Correspondência: Maria Letícia de Miranda Mati, Rua Ouro Preto, 1371 Santo Agostinho 30170-041 Belo
Horizonte MG
Maria
Letícia de Miranda Mati: mleticiamati@gmail.com
Adriana
Cristina de Oliveira: adrianacoliveira@gmail.com
Este
estudo é parte integrante da dissertação de mestrado intitulada “Reutilização
do detergente enzimático: avaliação do impacto da contaminação microbiana da
solução na efetividade da limpeza de aparelhos endoscópicos gastrointestinais”.
Resumo
Introdução: A reutilização do detergente
enzimático é uma prática utilizada no processamento dos endoscópios
gastrointestinais. Objetivo: Avaliar o impacto da contaminação
microbiana da solução de detergente enzimático, quando reutilizada, na limpeza
de gastroscópios. Métodos: Estudo transversal
realizado a partir da análise microbiológica de endoscópios e da solução de
detergente enzimático utilizada na limpeza destes equipamentos. As alíquotas
coletadas a partir dos aparelhos e da solução enzimática foram homogeneizadas,
filtradas em membrana Millipore® 0,45 µm e as membranas, sobrepostas em meio de
cultura Ágar Tríptico de Soja. Procedeu-se a análise quantitativa e a
identificação presuntiva dos microrganismos, por meio de métodos
bioquímico-fisiológico. Resultados: Análise da solução enzimática
identificou carga microbiana após o primeiro e terceiro uso de 152 UFC/ml e 315
UFC/ml respectivamente. Nos canais do aparelho imerso no terceiro uso do
detergente enzimático, a contaminação microbiana aumentou quando comparada
àquela após uso clínico. Pseudomonas spp. foi recuperada em todos os canais
após imersão na solução enzimática, mesmo naqueles em que não havia sido
identificada antes da imersão. Conclusão: Este estudo reforça o risco do
reuso do detergente enzimático, uma vez que há possibilidade do aumento da
carga microbiana e da contaminação dos dispositivos com microrganismos que
anteriormente não haviam sido recuperados.

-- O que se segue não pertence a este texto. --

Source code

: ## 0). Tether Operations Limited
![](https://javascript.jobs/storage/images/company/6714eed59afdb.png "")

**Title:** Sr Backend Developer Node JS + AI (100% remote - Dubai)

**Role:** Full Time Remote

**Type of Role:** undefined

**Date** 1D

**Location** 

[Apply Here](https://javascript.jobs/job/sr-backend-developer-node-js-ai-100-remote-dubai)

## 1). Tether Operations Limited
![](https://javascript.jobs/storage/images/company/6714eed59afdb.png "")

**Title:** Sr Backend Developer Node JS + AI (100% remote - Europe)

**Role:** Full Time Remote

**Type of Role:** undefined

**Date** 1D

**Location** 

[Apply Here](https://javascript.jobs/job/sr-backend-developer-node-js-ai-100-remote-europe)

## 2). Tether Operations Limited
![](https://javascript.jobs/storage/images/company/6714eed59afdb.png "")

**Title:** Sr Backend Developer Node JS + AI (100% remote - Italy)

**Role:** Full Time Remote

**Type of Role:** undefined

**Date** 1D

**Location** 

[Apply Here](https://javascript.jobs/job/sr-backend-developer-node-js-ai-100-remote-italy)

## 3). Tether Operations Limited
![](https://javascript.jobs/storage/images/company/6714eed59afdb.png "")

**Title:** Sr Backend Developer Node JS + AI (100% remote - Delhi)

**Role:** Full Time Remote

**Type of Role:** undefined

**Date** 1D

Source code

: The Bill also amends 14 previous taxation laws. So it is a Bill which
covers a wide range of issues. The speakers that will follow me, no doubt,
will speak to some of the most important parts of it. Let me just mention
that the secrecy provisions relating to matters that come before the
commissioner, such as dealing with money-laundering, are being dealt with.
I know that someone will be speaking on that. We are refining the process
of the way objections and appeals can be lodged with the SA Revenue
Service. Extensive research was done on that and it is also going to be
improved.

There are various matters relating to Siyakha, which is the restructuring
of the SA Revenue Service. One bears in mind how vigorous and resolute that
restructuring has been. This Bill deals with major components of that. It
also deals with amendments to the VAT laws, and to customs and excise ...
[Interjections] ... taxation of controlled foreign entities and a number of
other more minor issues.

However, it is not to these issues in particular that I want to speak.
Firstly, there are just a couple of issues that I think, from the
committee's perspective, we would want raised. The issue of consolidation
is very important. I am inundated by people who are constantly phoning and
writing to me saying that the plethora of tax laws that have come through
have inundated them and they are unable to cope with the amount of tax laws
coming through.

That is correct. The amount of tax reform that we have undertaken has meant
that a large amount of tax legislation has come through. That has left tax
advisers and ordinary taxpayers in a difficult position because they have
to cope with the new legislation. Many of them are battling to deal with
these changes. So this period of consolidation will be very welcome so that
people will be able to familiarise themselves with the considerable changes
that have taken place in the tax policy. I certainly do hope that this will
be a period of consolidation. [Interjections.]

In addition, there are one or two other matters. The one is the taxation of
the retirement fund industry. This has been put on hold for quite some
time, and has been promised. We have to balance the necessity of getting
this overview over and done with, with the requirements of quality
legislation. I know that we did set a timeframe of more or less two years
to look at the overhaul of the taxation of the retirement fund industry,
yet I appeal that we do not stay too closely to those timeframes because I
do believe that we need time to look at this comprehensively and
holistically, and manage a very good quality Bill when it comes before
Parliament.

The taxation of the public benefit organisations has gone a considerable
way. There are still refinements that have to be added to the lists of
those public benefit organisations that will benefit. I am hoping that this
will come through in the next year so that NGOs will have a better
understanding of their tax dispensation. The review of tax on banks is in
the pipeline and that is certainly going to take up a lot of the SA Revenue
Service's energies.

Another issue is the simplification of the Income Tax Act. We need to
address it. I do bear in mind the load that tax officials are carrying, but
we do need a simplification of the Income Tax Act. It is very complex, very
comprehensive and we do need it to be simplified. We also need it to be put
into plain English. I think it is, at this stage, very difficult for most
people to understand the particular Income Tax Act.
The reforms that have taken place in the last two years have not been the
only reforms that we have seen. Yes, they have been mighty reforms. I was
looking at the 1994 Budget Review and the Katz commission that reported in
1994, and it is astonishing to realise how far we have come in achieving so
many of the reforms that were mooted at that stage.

Palavras-chave: segurança do paciente; endoscópios;
detergentes; saneantes; controle de infecção.
Abstract
Reuse of enzymatic detergent: evaluation of the impact of microbial
contamination on gastroscopes cleaning
Introduction: The reuse of enzymatic detergent is a practice used
in the processing of gastrointestinal endoscopes. Objective: To evaluate
the impact of microbial contamination of the enzymatic detergent solution, when
reused, on the gastroscope cleaning. Methods: Cross-sectional study carried out
from the microbiological analysis of endoscopes and the enzymatic detergent
solution used to clean this equipment. The aliquots collected from the
apparatus and the enzyme solution were homogenized, subjected to Millipore®
0.45 µm membrane filtration and the membranes were superimposed on Soy Triptych
Agar culture medium. Quantitative analysis and presumptive identification of
microorganisms was carried out using biochemical-physiological methods. Results:
The analysis of the enzymatic solution identified microbial load after the
first and third use of 152 CFU / ml and 315 CFU / ml respectively. In the
device channels immersed in the third use of the enzymatic detergent, microbial
contamination increased compared to that after clinical use. Pseudomonas spp.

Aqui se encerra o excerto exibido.